Saturday, March 2, 2013

Comics Inspired By Fine Arts

Two Angels (2013)
Soph Laugh

Even though I chose words instead of paint to fulfill the needs of my aesthetic palette, I have always been an artist at heart. Like numbers or letters, lines fill me with a sensation that my eyes eagerly follow. The longer I experience a masterpiece, the deeper I feel it. I may not express it with the remarkable command of depth, perspective, light and shadow Raphael imparted onto the world, but the warmth and serenity of his magnificent works are not entirely lost on me either. 

Surely no Pope would regard my Stick Figures in the way Pope Julius II regarded the grace and perfection Raphael's work portrayed, but my attempt at expressing grace represents, perhaps, another crossover between comics and the fine arts. Only this time, instead of comics becoming fine art, they are comics inspired by the finer arts. 

Two Angels (1483 – 1520)
One of the most prominent Italian Renaissance painters, created masterpieces that epitomized the High Renaissance ideals of harmony and beauty. From Urbino, Italy, Raphael was admitted to the workshop of the town’s leading painter at age 12 and quickly surpassed his instructor. Possessing a remarkable command of depth, perspective, light and shadow, Rafael imparted warmth and serenity to his magnificently lifelike figures. His most brilliant works include the stanzas inside the Vatican, and Madonnas which he portrayed with human emotions, as no artist had previously done. Pope Julius II had such high regard for the grace and perfection of Raphael’s work that at one point, he was inclined to make him Cardinal.

----------

▶ [WHAT TO DO]
• 1. According to the blog post on comics inspired by fine arts, at what age was Raphael admitted to the workshop of his town's leading painter?
• 2. Rewrite the blog post on comics inspired by fine arts starting at the words "Comics Inspired By Fine" and stopping after "Angels (1483 – 1520)", substituting "cartoons" for "Stick Figures".
• 3. Extend the blog post on comics inspired by fine arts past its final sentence.
The rows have nothing to do with this.

(Dataset rows)

----------

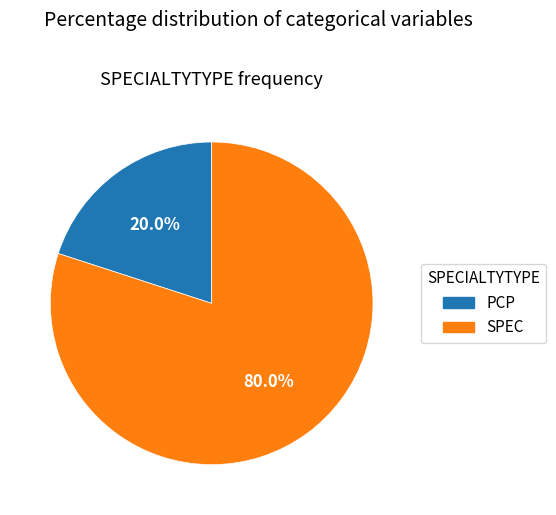

Rank the categories by value from highest to lowest.

SPEC, PCP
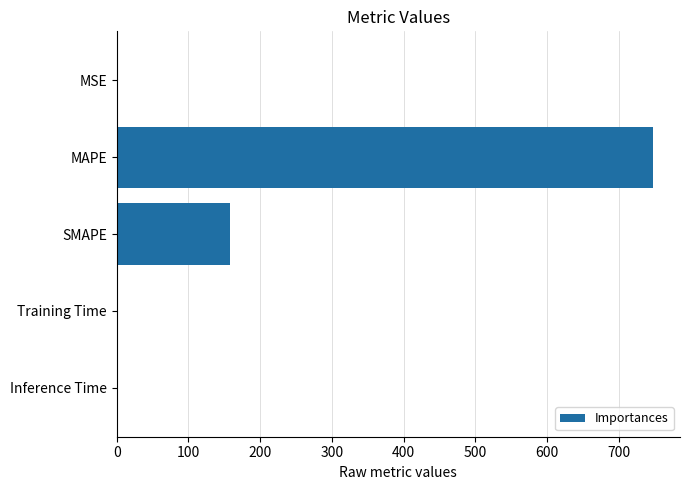

Are the bars horizontal?

Yes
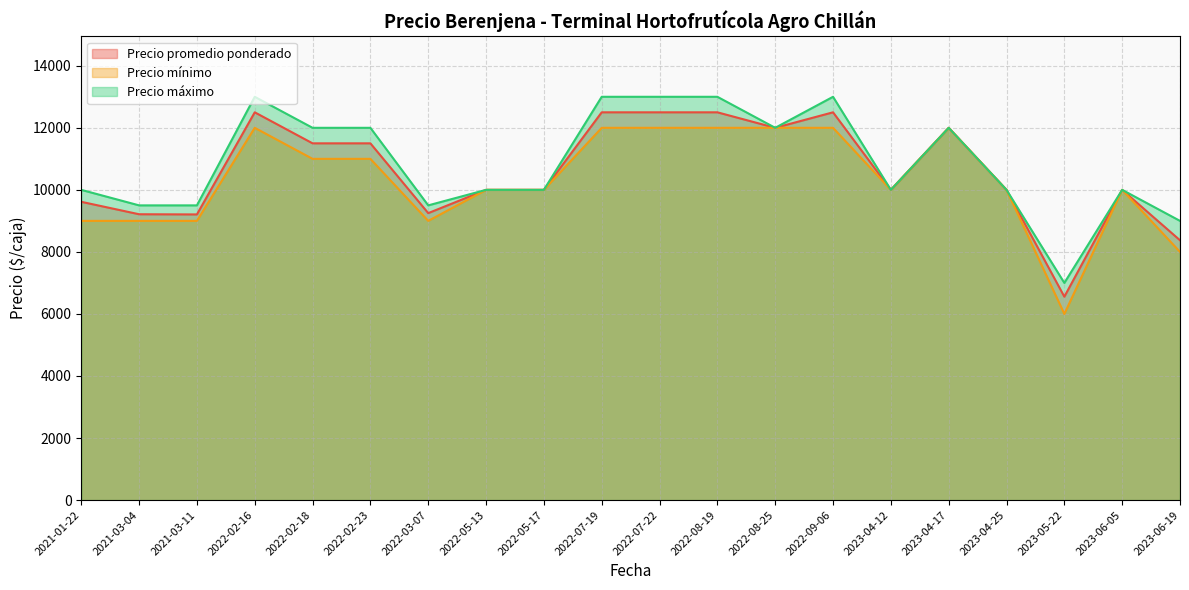

What is the sum of all Precio promedio ponderado values?

211718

----------

▶ [TASK ANSWERS]
• 1. At age 12.

• 2.
Comics Inspired By Fine Arts

Two Angels (2013)
Soph Laugh

Even though I chose words instead of paint to fulfill the needs of my aesthetic palette, I have always been an artist at heart. Like numbers or letters, lines fill me with a sensation that my eyes eagerly follow. The longer I experience a masterpiece, the deeper I feel it. I may not express it with the remarkable command of depth, perspective, light and shadow Raphael imparted onto the world, but the warmth and serenity of his magnificent works are not entirely lost on me either. 

Surely no Pope would regard my cartoons in the way Pope Julius II regarded the grace and perfection Raphael's work portrayed, but my attempt at expressing grace represents, perhaps, another crossover between comics and the fine arts. Only this time, instead of comics becoming fine art, they are comics inspired by the finer arts. 

Two Angels (1483 – 1520)

• 3.
The First Kiss (2013)
Soph Laugh

The finer arts are often more defined by the feelings they evoke within us than they are by their lightness of form, though there is an undeniable difference between my comics and their original inspiration. 

The First Kiss
William Adolphe Bouguereau
Private Collection

The Annunciation (2013)
Soph Laugh

Even though it may not be self-evident, the feelings I felt when I drew these angels were, for me, every bit as powerful as the feelings I imagine Bouguereau and Leonardo da Vinci must have felt when they first sketched out what would later become their masterpieces. 

The Annunciation (1472 - 1475)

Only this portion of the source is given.